TASK PROMPT:
Copy the rows below word for word, beginning at the line that contains "determined by: (US)" and stopping after the line that contains "collector number: 5143". Include nothing outside that span.

DATA ENTRIES:
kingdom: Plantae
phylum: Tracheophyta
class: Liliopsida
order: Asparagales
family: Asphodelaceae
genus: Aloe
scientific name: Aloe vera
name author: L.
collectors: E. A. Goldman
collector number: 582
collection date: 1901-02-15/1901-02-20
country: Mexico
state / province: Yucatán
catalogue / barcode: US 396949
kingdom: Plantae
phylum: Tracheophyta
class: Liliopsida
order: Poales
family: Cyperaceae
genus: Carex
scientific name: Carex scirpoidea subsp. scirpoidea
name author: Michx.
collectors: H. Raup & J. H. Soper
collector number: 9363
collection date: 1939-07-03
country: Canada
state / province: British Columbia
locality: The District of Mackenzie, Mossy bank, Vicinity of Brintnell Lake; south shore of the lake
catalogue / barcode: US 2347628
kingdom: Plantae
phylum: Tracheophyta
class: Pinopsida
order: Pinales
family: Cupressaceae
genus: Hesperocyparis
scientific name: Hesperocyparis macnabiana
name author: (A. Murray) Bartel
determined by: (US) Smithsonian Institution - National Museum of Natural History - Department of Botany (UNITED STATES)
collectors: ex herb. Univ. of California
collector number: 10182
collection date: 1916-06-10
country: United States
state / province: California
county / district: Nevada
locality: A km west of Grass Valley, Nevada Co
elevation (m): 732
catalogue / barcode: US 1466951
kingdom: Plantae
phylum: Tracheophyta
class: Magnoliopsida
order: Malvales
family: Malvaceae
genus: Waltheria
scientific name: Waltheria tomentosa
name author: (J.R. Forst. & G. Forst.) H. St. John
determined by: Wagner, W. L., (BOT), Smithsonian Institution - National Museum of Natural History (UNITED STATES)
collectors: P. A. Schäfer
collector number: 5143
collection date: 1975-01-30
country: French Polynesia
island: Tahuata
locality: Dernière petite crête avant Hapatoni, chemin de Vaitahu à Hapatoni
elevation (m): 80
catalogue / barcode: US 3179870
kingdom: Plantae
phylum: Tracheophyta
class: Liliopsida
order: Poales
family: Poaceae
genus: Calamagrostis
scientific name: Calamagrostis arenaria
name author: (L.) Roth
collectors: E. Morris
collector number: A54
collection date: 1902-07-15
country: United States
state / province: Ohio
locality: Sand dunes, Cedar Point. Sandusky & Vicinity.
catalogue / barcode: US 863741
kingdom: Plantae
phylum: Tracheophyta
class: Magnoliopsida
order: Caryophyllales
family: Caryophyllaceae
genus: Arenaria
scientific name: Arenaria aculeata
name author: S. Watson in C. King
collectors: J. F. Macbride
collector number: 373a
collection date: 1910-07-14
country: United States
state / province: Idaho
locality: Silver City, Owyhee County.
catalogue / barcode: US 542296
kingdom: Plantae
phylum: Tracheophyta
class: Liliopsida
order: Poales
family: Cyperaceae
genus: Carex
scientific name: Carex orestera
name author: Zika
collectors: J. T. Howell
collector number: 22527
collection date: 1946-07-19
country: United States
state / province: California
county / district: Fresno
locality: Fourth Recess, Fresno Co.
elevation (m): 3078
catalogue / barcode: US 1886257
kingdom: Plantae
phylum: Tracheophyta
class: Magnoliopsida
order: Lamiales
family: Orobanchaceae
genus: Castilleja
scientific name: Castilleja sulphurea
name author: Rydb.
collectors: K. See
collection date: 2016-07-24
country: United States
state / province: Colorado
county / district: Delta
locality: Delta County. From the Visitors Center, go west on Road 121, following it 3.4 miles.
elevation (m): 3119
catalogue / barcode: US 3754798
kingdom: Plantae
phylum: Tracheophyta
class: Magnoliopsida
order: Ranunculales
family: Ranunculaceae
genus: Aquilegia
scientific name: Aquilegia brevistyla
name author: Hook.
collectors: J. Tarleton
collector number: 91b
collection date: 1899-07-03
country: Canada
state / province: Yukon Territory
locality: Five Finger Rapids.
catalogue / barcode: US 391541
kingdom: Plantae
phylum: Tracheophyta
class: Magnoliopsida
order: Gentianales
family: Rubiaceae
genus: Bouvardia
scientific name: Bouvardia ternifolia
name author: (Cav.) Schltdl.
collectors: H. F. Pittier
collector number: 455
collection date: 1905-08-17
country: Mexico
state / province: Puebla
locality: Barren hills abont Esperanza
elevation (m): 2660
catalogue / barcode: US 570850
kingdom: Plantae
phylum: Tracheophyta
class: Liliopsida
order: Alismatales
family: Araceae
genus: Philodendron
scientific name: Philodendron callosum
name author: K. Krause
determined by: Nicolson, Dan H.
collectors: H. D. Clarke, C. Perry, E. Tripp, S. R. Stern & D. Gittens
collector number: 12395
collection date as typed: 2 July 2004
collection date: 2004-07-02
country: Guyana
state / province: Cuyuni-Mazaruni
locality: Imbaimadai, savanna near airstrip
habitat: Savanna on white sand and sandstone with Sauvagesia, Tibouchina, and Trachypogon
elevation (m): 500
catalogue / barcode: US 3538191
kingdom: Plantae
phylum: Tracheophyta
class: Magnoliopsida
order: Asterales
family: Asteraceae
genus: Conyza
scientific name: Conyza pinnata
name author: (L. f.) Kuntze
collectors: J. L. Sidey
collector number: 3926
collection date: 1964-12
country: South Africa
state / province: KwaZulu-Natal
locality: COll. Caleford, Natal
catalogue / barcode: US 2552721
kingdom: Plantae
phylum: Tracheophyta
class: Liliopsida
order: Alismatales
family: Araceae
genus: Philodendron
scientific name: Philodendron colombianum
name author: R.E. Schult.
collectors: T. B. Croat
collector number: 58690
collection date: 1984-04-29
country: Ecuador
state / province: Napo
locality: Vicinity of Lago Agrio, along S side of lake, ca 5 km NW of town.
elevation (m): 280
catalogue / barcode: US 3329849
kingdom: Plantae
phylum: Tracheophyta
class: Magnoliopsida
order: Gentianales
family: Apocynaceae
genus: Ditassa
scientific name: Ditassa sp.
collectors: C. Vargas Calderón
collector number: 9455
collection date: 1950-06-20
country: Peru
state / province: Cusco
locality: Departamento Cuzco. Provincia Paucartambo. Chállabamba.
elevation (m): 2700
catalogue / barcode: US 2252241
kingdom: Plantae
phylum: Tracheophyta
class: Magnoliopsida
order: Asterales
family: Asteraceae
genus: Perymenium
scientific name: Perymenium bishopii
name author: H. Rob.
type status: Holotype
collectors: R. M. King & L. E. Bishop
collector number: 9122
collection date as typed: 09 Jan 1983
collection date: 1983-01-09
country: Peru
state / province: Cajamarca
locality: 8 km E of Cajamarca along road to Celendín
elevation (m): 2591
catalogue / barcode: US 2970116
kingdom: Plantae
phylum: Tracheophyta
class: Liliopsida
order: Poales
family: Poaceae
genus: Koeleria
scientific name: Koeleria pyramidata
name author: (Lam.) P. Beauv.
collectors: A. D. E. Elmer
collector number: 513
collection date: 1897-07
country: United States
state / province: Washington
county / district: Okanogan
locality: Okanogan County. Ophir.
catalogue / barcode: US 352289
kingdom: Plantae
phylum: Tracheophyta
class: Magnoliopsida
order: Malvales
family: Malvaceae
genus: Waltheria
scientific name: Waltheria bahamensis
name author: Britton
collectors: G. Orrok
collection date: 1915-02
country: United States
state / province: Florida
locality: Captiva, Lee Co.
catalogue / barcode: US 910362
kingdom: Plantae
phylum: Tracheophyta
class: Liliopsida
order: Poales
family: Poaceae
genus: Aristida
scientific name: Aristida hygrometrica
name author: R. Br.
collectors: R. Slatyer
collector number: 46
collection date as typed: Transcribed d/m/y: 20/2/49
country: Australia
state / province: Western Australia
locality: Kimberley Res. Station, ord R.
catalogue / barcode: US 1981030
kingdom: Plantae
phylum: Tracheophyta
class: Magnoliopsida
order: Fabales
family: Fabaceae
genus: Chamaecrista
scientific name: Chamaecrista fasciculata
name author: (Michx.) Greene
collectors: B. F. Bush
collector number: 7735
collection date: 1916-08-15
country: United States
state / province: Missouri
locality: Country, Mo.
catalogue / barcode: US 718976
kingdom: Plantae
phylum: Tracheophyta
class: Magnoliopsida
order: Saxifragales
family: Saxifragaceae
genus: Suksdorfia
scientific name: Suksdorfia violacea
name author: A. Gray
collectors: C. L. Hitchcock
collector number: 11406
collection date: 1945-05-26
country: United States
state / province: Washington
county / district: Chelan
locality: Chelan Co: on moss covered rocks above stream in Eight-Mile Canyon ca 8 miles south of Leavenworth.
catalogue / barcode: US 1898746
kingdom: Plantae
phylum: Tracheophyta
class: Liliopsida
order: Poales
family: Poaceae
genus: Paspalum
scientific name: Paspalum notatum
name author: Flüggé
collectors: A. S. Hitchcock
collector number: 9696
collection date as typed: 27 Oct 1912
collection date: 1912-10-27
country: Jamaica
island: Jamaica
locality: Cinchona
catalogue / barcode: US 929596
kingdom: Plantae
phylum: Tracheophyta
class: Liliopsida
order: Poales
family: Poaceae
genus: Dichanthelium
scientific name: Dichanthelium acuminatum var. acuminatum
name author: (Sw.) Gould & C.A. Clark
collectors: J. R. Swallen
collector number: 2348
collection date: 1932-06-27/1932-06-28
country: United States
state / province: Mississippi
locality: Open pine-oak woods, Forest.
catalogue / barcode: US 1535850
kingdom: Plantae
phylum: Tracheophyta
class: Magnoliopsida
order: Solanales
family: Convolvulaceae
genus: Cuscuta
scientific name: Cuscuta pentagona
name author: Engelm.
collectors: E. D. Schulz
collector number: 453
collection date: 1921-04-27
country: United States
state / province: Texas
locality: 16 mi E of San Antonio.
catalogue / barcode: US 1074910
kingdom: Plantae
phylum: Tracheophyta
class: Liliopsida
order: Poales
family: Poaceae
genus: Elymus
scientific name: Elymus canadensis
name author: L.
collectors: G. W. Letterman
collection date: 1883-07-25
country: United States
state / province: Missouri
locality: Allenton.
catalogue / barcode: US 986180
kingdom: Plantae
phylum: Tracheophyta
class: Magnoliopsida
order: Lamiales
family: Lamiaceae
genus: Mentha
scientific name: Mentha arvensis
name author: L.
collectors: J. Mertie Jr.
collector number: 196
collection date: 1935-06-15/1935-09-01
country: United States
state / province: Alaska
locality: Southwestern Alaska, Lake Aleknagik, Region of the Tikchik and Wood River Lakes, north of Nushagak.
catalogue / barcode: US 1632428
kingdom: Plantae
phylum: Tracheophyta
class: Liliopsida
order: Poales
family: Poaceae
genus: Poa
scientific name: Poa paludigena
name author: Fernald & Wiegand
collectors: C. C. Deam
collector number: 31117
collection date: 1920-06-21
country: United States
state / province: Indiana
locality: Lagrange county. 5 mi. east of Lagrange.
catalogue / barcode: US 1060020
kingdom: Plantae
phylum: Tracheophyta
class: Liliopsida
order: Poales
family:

SOLUTION TO THE EXERCISE:
determined by: (US) Smithsonian Institution - National Museum of Natural History - Department of Botany (UNITED STATES)
collectors: ex herb. Univ. of California
collector number: 10182
collection date: 1916-06-10
country: United States
state / province: California
county / district: Nevada
locality: A km west of Grass Valley, Nevada Co
elevation (m): 732
catalogue / barcode: US 1466951
kingdom: Plantae
phylum: Tracheophyta
class: Magnoliopsida
order: Malvales
family: Malvaceae
genus: Waltheria
scientific name: Waltheria tomentosa
name author: (J.R. Forst. & G. Forst.) H. St. John
determined by: Wagner, W. L., (BOT), Smithsonian Institution - National Museum of Natural History (UNITED STATES)
collectors: P. A. Schäfer
collector number: 5143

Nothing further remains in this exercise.